Jamie: Well, Sky themselves have got an initiative, haven’t they, as such, they keep plugging this idea that they’ve got sort of a digital campus, or whatever they’re calling it. I think you get this a lot with big players now. No matter how much money they’ve got it still seems they’re short of talent, as they like to put it all the time.

Chris: Yeah. I think they’re under pressure aren’t they, from government bodies as well to start being more proactive in those kind of areas, stuff like that. I think they’re trying to make it a core learning and course within school as well, now to make sure that people are aware of the digital ecosystem. Because they only still get taught the stuff that we probably got taught in school.

Jamie: They do programming now, at like 12-years-old, don’t they, in some schools?

Lee: That’s new though.

Jamie: Yeah, it is.

Lee: I think the speed in which technology has moved along has just left the education system completely behind. They can’t put a curriculum together on something that they probably don’t understand.

Chris: It’s impossible to teach, really. And there’s not even enough expertise out there to go in and teach that to all the schools around the UK, I guess.

Lee: Apprenticeships. That’s what should happen.

Jamie: That’s another problem with this “talent” word. People are expecting really well qualified people to be able to walk in to these jobs. It seems like people like Sky are a bit shy of employing lesser experienced people into the roles, they just want to get the mega-experienced people obviously, of which there are few. So then they flipped it on its head and it’s like, “All right, well, let’s just employ people with no experience, then we’ll just train them in these campus things,”. Which is obviously a government-backed initiative that all these companies are doing, isn’t it?

Chris: Yeah.

Lee: That creates an issue in itself, though, because that just overprices everybody. You get someone then that will go to Sky for two years that will then come for a job at Flaunt Digital wanting 15 grand more than they’re worth based on their experience. It’s a vicious circle.

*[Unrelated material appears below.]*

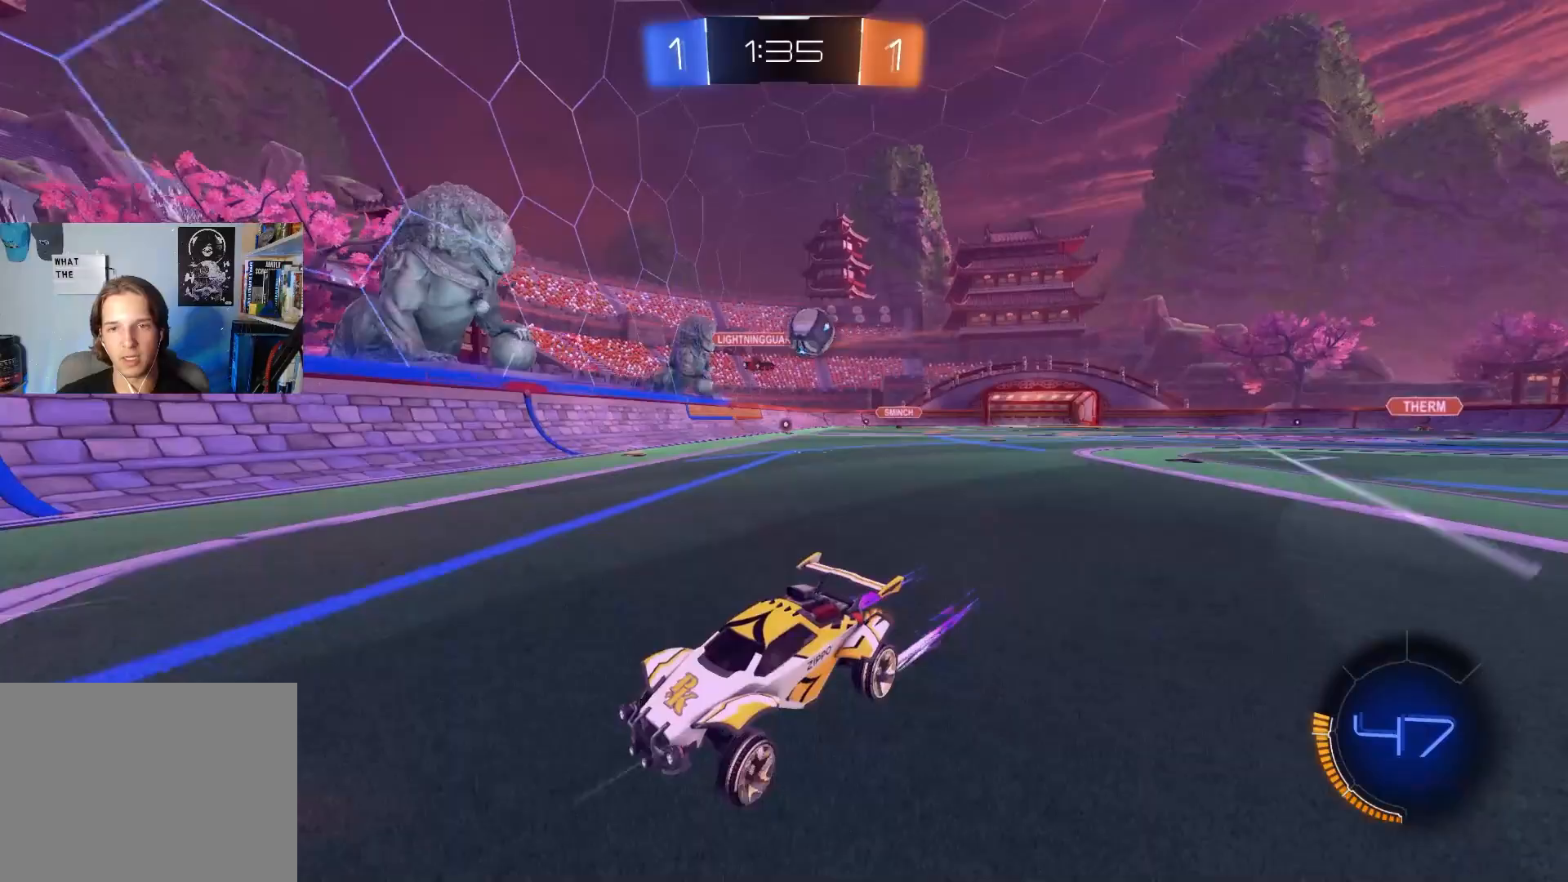
{"buttons": ["R2"], "left_stick": "center", "right_stick": "center", "events": [[283, "left_stick", "center"]]}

Chris: Yeah. Yeah. I think apprenticeships is a really good route for this, though. I think not enough digital-based businesses take advantage of it, because this is something that kids are gonna be interested in, young people are going to be interested in, why not get them in and train them up and get them into it straight away?

Jamie: Yup.

Lee: I agree.

Jamie: I’m sure it will sort itself out once the economy comes around in however many years. Like you say if they’re teaching 12-year-olds how to program now, when, you know, in 12 years’ time or whatever when their career’s picked up a bit, I’m sure there will be, loads of tech people.

Chris: That’s the trouble though like you say, it moves at such a speed that how do you keep up with it? How do you, for example, teach somebody, you know, the basics of SEO or PPC, and, you know, like we were saying on last week’s episode about voice search and things like that, it’s gonna be a completely different ballgame by the time they’re potentially ready to enter…

Jamie: Yeah. And then, I mean, in 12 years-time when everyone’s a programmer we won’t have any sparkies. It’s a fine line there. It’s tough. I mean, we’re not in the education game, are we? I guess it’s a pretty fine line when you’re changing curriculums, trying not to screw the economy.

Lee: Ending on a positive note, though, it’s nice to see that there’s a massive amount of tech jobs up north as opposed to down south.

Jamie: Yep.

Lee: Just shows Leeds, I think Leeds, Manchester, are all becoming digital hubs, all bringing talent from down south now, so, good for the region.

Jamie: Big players know they can pay smaller salaries now as well, which is one of the reasons why Sky are up here now. Move the London stuff to Leeds. God knows how much money they saved on wages.

Chris: It’s a good incentive for people to get into it though, because doesn’t it pay, digital jobs pay something like 42% more than the average salary in the UK? So it’s a massive incentive for people to get into it. I think that statistic only really applies for the north, but still an encouraging route if you’re considering it.